▶ **Text section**:
######

A.Given an optimal solution to an LP model, is there a case when the value of z is negative? Justify your answer.

My solution: Yes, the value of z can be negative if the gradients of X

_{1}and X

_{2}are negative.. (Is that correct?)

B. What is the effect of converting an LP model into its standard form to its number of constraints?

My solution: The main reason one is converting LP model into standard form is that this form is the starting point for the simplex method.

Also, it is to eliminate the consideration of minimization-type objectives..

C. How many additional slack variables will you have after converting an LP model to its standard form?

My solution: I said that the adding the slack variables depends on how many constraints which have a

**<= (less than or equal sign)**there are. For example, if you have 2 constraints with <=, then you will have to add 2 slack variables..

D.Write (14; 7) as a convex combination of (8; 4) and (16; 8). Show your solution.

My Solution: c = (14,7) so maximize z = 14x+7y

Let X

_{1}= (8,14)^T; cX

_{1}= (14,7)(8,14) = 210

Let X

_{2}= (16,8)^Tl cX

_{2}= (14,7)(16,8) = 280

So, the convex combination of maximize z = 210alpha(1) + 280alpha(2) ==> Is that correct?...

E. What is the maximum number of extreme points of a feasible region with only one constraint excluding the nonnegativity constraint?

My solution: I said that the maximum number of extreme points

**will not exist**because if there is no nonnegativity constraint there is no x and y axes.

Thanks:)

######

▶ **What is expected**:
Retype the linear programming post between "A.Given an optimal" and "of minimization-type objectives..", inclusive. The items have no role in any of this work.

▶ **Stored rows**:

######

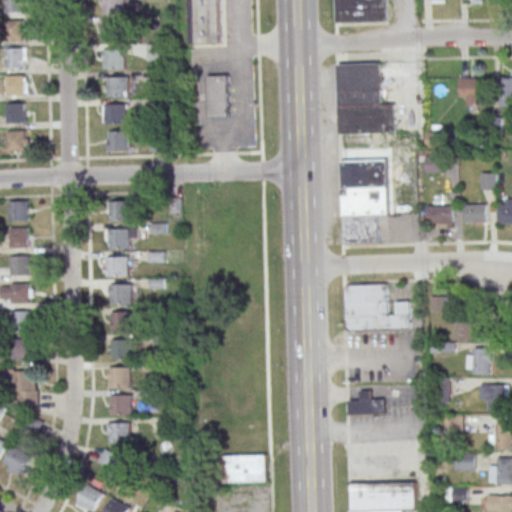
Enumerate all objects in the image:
building: (438, 0)
building: (475, 1)
building: (14, 6)
building: (15, 6)
building: (115, 6)
building: (113, 7)
building: (361, 10)
building: (362, 11)
road: (335, 15)
road: (423, 20)
building: (205, 22)
building: (206, 22)
building: (16, 29)
building: (15, 30)
building: (111, 31)
building: (114, 32)
road: (403, 40)
road: (266, 43)
building: (153, 51)
road: (372, 55)
building: (17, 57)
building: (114, 57)
building: (17, 58)
building: (115, 59)
road: (409, 61)
building: (17, 84)
building: (16, 85)
building: (118, 85)
building: (118, 87)
building: (473, 88)
road: (238, 89)
building: (506, 91)
building: (218, 95)
building: (219, 97)
building: (363, 100)
building: (364, 101)
building: (163, 105)
building: (18, 112)
building: (17, 113)
building: (116, 113)
building: (117, 115)
building: (434, 139)
building: (18, 140)
building: (19, 140)
building: (119, 140)
building: (121, 142)
building: (157, 143)
road: (260, 151)
road: (174, 155)
building: (434, 164)
road: (149, 174)
road: (507, 189)
road: (69, 194)
road: (25, 195)
building: (364, 198)
building: (364, 199)
building: (20, 210)
building: (20, 210)
building: (121, 210)
building: (505, 211)
building: (122, 212)
building: (476, 213)
building: (441, 216)
building: (21, 237)
building: (122, 237)
building: (21, 238)
building: (121, 239)
road: (88, 248)
road: (53, 250)
road: (300, 256)
road: (71, 258)
road: (406, 263)
building: (22, 265)
building: (22, 265)
building: (118, 265)
building: (120, 267)
road: (343, 271)
road: (485, 280)
road: (442, 281)
building: (18, 292)
building: (23, 293)
building: (122, 293)
building: (123, 294)
building: (439, 303)
building: (376, 308)
building: (375, 310)
building: (23, 320)
building: (24, 320)
building: (123, 321)
building: (467, 329)
building: (23, 348)
building: (24, 348)
building: (123, 349)
road: (357, 355)
building: (480, 360)
building: (121, 376)
building: (25, 380)
building: (25, 385)
building: (444, 389)
building: (496, 395)
building: (122, 404)
building: (367, 404)
road: (268, 408)
road: (89, 410)
road: (53, 412)
building: (121, 432)
road: (404, 432)
building: (502, 435)
building: (504, 437)
building: (3, 445)
building: (3, 446)
building: (110, 458)
building: (18, 460)
building: (19, 460)
building: (466, 461)
building: (246, 468)
building: (501, 470)
building: (505, 471)
building: (457, 494)
building: (384, 496)
road: (25, 497)
building: (93, 497)
building: (385, 497)
building: (92, 498)
building: (499, 503)
building: (505, 504)
building: (118, 506)
building: (119, 507)
road: (3, 509)
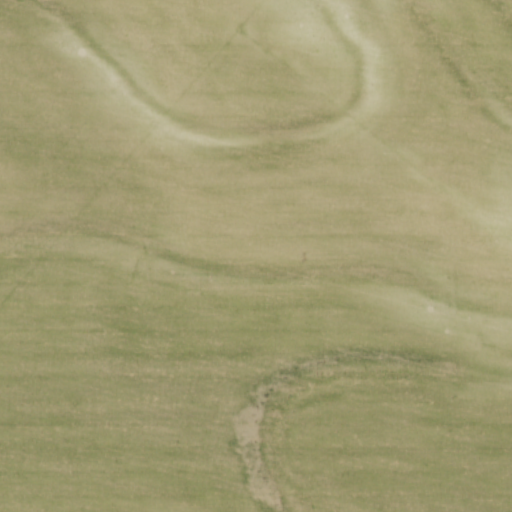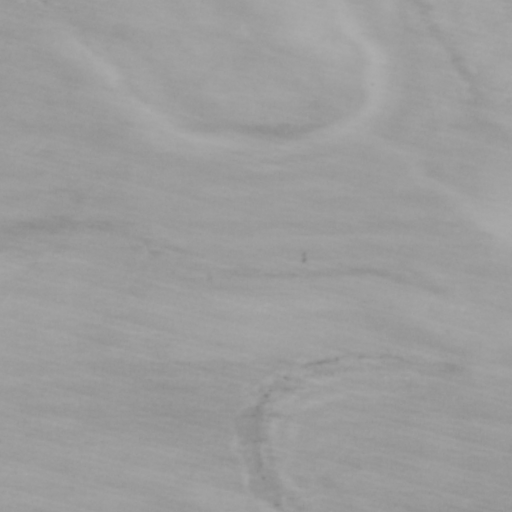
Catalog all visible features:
crop: (256, 256)
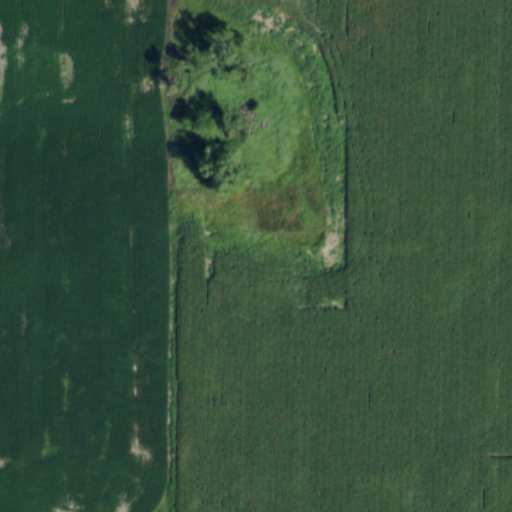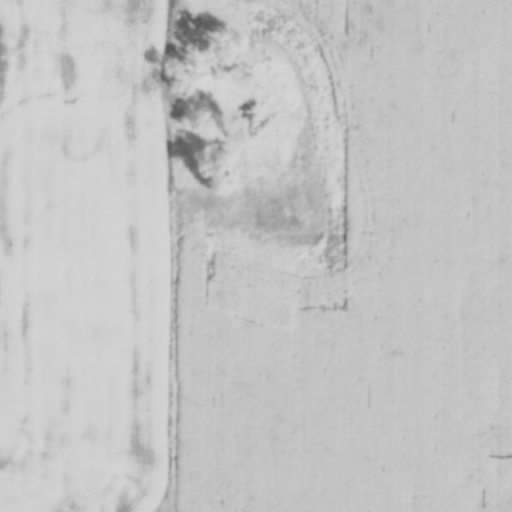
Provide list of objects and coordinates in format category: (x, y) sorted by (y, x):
building: (455, 478)
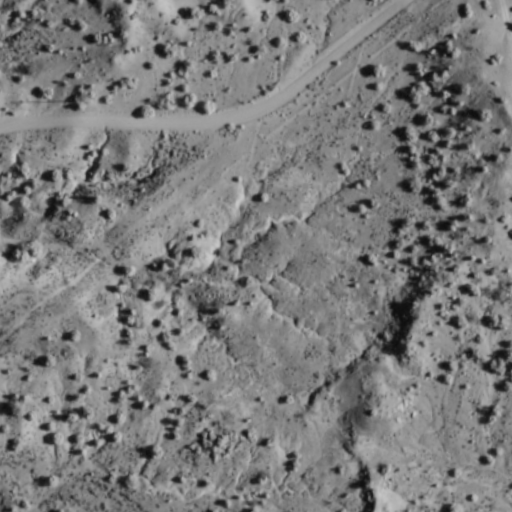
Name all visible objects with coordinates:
road: (197, 155)
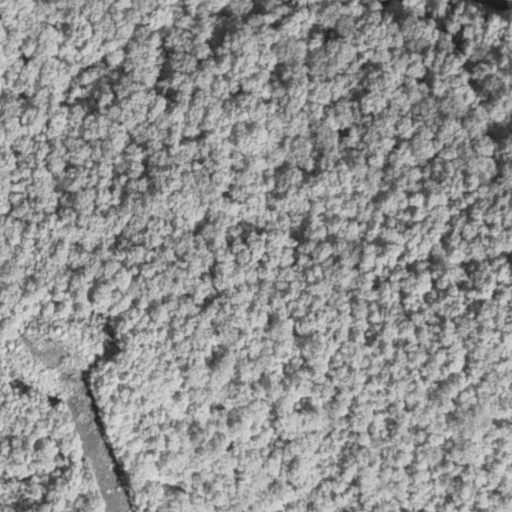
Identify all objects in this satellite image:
road: (500, 4)
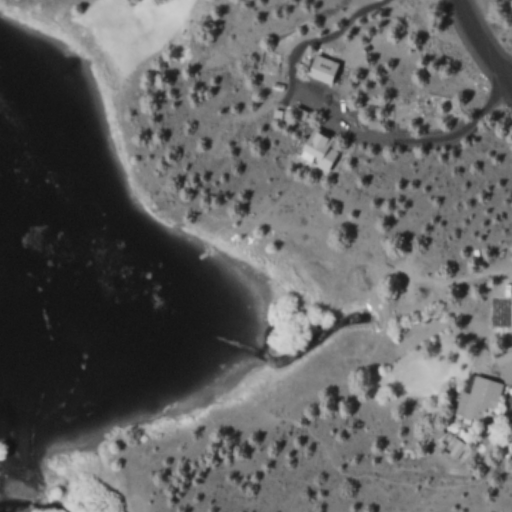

######

▶ **Solution to this task**:
A.Given an optimal solution to an LP model, is there a case when the value of z is negative? Justify your answer.

My solution: Yes, the value of z can be negative if the gradients of X

_{1}and X

_{2}are negative.. (Is that correct?)

B. What is the effect of converting an LP model into its standard form to its number of constraints?

My solution: The main reason one is converting LP model into standard form is that this form is the starting point for the simplex method.

Also, it is to eliminate the consideration of minimization-type objectives..